LA Gov Moves Primary Due to Virus

LA Gov Moves Primary Due to Virus

BATON ROUGE, La. (AP) -- Louisiana's governor Friday postponed the state's presidential primaries due to fears of the coronavirus, making it the first state to push back its election because of the outbreak.

Democratic Gov. John Bel Edwards signed an executive order delaying the April 4 primary until June 20, according to his spokeswoman Christina Stephens. In a statement, he described the step as "necessary to protect the health and safety of the people of Louisiana from the risk of COVID-19," the disease caused by the coronavirus.

Louisiana also postponed elections in 2005 after hurricanes Katrina and Rita and in 2008 after hurricanes Gustav and Ike.

Early voting in Louisiana's election was scheduled to start in a week. But with a large number of elderly poll workers and worldwide concerns about people gathering in groups, Secretary of State Kyle Ardoin asked Edwards to sign the executive order, saying he didn't feel comfortable continuing with the election plans.

"This weighty decision has been made out of an absolute abundance of caution for Louisiana's voters, voting officials and the general public as a whole," said Ardoin, a Republican.

As of Friday, the number of residents testing positive in the state had jumped to three dozen, centered largely in the New Orleans area, according to the state health department's latest figures. The tests are awaiting confirmation from the Centers for Disease Control and Prevention.

For most people, the virus causes only mild or moderate symptoms such as fever and cough. For some, especially older adults and people with existing health problems, it can cause more severe illness, including pneumonia. Most people recover within weeks.

Edwards had already declared a public health emergency for the state. On Friday, he announced that he was closing public schools through April 13 and banning large events with more than 250 people. State prisons have suspended visitation, and hospitals and nursing homes were limiting visitor access. As they were around the country, universities were moving to all-online classes.

The ban on large events prompted some of the city's biggest attractions to close. The National WWII Museum said officials don't know when it will reopen. The Audubon Zoo and aquarium, insectarium, planetarium and interpretive center are closing at least through March 28, the Audubon Nature Institute said.

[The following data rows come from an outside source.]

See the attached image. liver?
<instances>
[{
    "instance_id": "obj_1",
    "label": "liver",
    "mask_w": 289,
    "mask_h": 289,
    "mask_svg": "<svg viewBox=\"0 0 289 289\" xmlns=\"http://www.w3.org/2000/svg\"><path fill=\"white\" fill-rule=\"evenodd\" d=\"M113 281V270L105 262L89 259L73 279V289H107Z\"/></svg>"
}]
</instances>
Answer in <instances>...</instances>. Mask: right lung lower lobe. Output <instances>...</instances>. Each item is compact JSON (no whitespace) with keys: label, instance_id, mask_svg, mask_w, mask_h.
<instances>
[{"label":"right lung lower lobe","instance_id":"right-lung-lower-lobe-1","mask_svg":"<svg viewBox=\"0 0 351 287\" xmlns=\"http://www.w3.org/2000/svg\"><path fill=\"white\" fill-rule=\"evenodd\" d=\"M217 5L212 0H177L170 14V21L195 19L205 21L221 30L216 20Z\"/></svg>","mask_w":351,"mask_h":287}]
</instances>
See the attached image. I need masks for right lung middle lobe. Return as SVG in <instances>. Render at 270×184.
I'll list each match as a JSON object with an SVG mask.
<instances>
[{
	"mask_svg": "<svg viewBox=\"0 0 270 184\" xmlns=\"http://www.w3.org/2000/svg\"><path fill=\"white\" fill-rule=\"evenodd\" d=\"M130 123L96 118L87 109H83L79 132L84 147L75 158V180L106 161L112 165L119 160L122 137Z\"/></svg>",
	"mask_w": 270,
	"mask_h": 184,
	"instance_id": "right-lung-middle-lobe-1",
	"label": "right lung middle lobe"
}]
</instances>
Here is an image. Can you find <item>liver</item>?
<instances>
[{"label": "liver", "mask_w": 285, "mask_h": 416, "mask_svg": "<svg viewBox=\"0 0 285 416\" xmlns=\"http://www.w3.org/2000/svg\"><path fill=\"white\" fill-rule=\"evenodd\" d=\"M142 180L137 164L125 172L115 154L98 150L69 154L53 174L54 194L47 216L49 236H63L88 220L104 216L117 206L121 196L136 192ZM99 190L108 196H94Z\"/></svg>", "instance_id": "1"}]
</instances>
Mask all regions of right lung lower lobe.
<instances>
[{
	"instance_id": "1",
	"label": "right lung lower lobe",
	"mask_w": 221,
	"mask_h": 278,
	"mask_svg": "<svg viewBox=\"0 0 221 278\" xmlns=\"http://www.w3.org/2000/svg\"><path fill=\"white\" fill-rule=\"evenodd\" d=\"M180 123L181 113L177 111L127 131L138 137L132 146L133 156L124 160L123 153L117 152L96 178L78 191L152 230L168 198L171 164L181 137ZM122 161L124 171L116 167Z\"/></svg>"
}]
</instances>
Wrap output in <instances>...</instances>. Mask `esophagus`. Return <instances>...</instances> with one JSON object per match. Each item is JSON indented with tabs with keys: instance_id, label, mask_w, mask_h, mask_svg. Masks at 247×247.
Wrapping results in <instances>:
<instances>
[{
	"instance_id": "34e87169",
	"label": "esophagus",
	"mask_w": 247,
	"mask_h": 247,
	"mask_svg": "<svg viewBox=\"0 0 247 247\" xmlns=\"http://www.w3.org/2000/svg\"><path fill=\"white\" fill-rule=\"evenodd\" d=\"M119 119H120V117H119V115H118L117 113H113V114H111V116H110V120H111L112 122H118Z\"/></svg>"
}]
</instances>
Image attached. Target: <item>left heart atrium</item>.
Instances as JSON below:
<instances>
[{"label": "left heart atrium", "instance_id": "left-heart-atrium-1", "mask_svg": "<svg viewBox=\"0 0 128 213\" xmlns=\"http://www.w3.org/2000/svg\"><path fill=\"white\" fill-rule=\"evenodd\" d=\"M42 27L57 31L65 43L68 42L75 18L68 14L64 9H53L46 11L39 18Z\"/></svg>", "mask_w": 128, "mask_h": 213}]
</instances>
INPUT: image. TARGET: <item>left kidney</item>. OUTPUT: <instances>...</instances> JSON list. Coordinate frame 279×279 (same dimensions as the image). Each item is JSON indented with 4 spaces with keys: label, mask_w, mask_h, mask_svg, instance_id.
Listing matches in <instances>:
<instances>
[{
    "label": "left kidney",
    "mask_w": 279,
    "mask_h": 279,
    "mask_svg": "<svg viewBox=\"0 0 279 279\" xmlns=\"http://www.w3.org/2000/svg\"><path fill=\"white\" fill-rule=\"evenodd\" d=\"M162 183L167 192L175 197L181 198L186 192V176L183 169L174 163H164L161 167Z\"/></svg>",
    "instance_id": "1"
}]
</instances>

Louisiana's decision to delay the primary puts the state outside the Democratic National Committee's deadline for holding primaries and naming delegates to be credentialed for the July 13-16 convention in Milwaukee.

Current rules require states to hold nominating contests by June 9 and submit delegate rosters for convention floor credentials by June 20, the new date that Louisiana has selected for its primary. Missing those deadlines could result in a state losing half of its votes on the convention floor.

In this case, that almost certainly would affect former Vice President Joe Biden negatively, since he is a heavy favorite to score a large net-delegate gain over Bernie Sanders in Louisiana. It's also possible, however, that Louisiana simply renders itself moot, with Biden pulling away in delegates and in position to make big gains, given that the March 17 primaries will take place as planned.

Jim Roosevelt, co-chairman of the DNC's powerful Rules & Bylaws Committee, said Friday that, for now, the deadlines remain in place. But, he added, "We are sort of playing this process by ear." Roosevelt said the priority is to ensure "a fair process" that the campaigns can accept.

There is precedent for the national party cutting a state's delegates: Michigan and Florida suffered that outcome in 2008, but not because of a public health emergency. The two states moved their primaries into a window the DNC had reserved for early nominating states.